Re: The Power of the SCOTUS II: "Release the Kagan!"

THey could not howver require the market to provide the broccoli for free if someone walked in and said they were hungry.
um, they actually do something similar, except that they give these people little cards first so that they are not 'shamed and embarrassed" when they go to the store to demand their "free" food. At least in those cases, the store gets paid, just not by the person who gets the food.


that aside, I do sympathize with the plight you describe. People's services are being conscripted against their will without pay and that's not right either.
 
Re: The Power of the SCOTUS II: "Release the Kagan!"

THey could not howver require the market to provide the broccoli for free if someone walked in and said they were hungry. They do that for healthcare.
Of course. We already have a health care mandate in this country - hospitals (ERs in particular) MUST treat patients, regardless of ability to pay. The problem is that this is so far an asymmetrical mandate - a mandate only on the providers, without a balancing one on the consumers.
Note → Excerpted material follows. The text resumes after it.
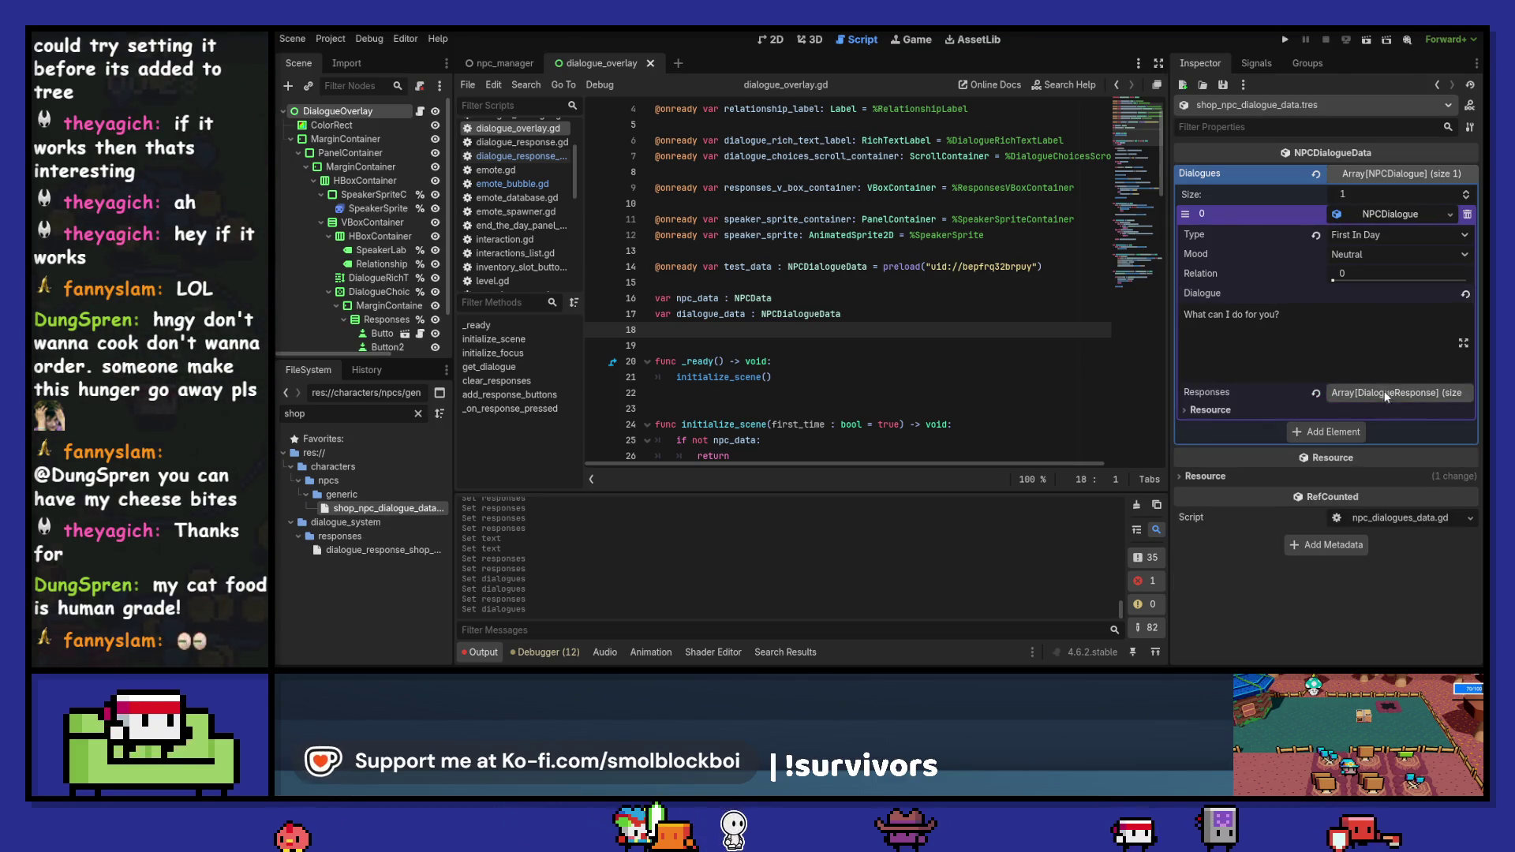
left_click(1402, 433)
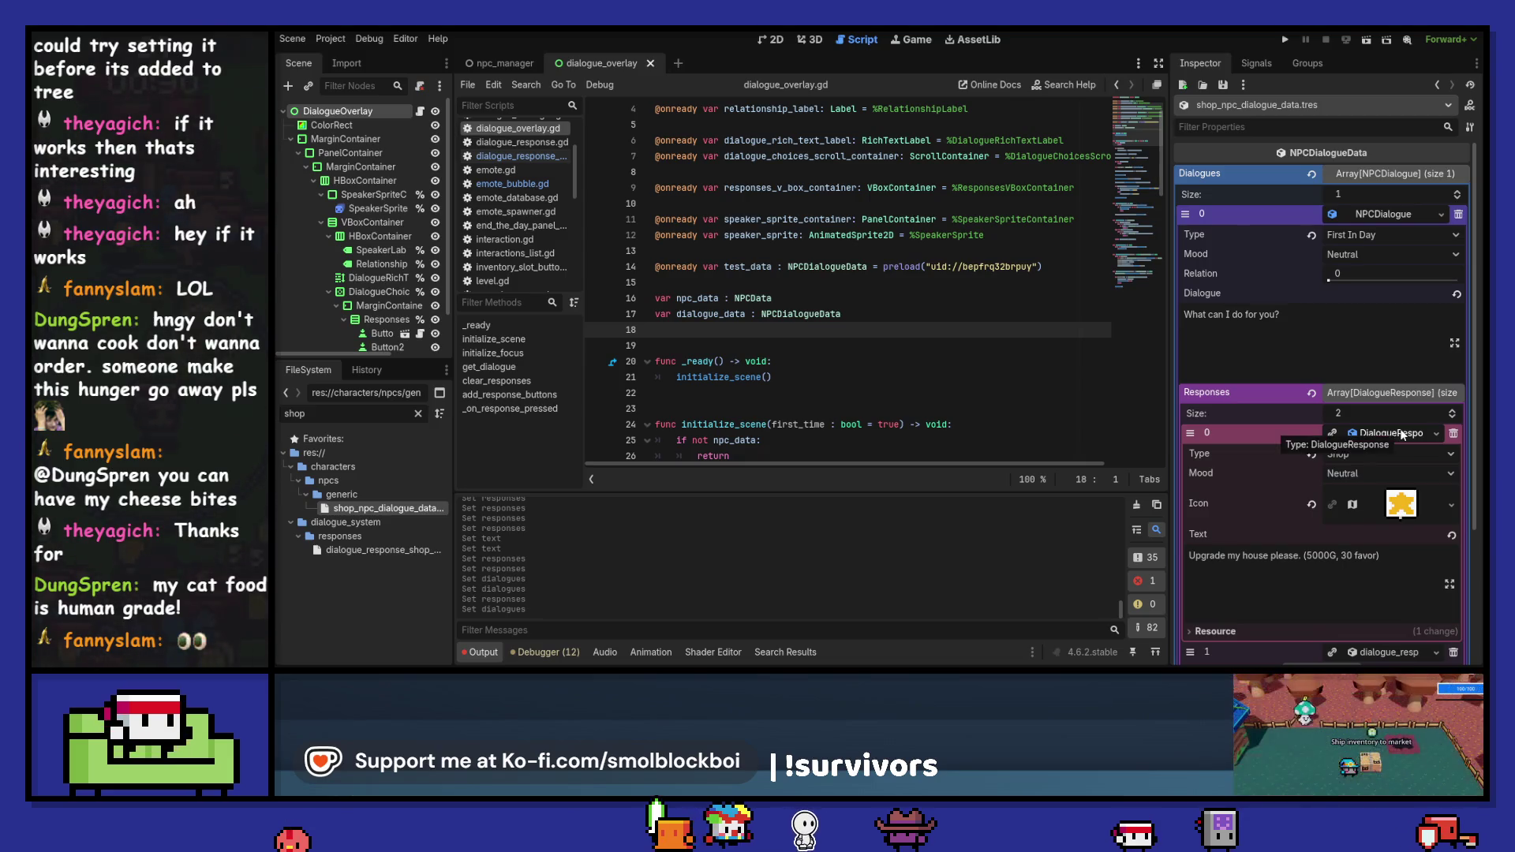
scroll(1400, 426, "down", 1)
Have 'em both or ditch 'em both - can't have one without the other, as we're painfully learning.
 
Re: The Power of the SCOTUS II: "Release the Kagan!"

The four "liberal judges" were strictly put there to legislate from the bench. There's no other reason that Clinton and Obama put them there.
Try again.

The judicial activism of the last 10 years has come from the right, not the left.
 
Re: The Power of the SCOTUS II: "Release the Kagan!"

I liked Scalia's rebuttal when the Solicitor General said people received care at ER's because of "societal norms to which we've obligated ourselves"

Scalia's response: Don't obligate yourselves

Translation: Doctors should let people die rather than treating them.

I also like that Scalia was excluding himself from society. :D
 
Re: The Power of the SCOTUS II: "Release the Kagan!"

Someone should have asked whether it's the ER's place to determine applicability and breadth of coverage or, failing that, ability to pay.

Or perhaps Scalia had already thought it out, and reasoned that we could simply start micro-chipping people, pet dog-style, with information about health insurance or private escrow accounts for emergency care.
 
Re: The Power of the SCOTUS II: "Release the Kagan!"

I liked Scalia's rebuttal when the Solicitor General said people received care at ER's because of "societal norms to which we've obligated ourselves"

Scalia's response: Don't obligate yourselves

Translation: Doctors should let people die rather than treating them.

I also like that Scalia was excluding himself from society. :D

His point was, Congress has created this problem for itself. Can they then come back and say, "My god, look at this problem! Give us the power to fix it."?

Kennedy asked something similar, "Can you create commerce in order to regulate it?"
 
Re: The Power of the SCOTUS II: "Release the Kagan!"

You just said you supported my position and half a post later its laughable. Hmmm...

Yeah, not quite.

I support ending subsidies, loopholes, tax breaks, etc. across the board. You aren't seriously suggesting that's Obama's position are you? He loves them long time. Just not for "big oil".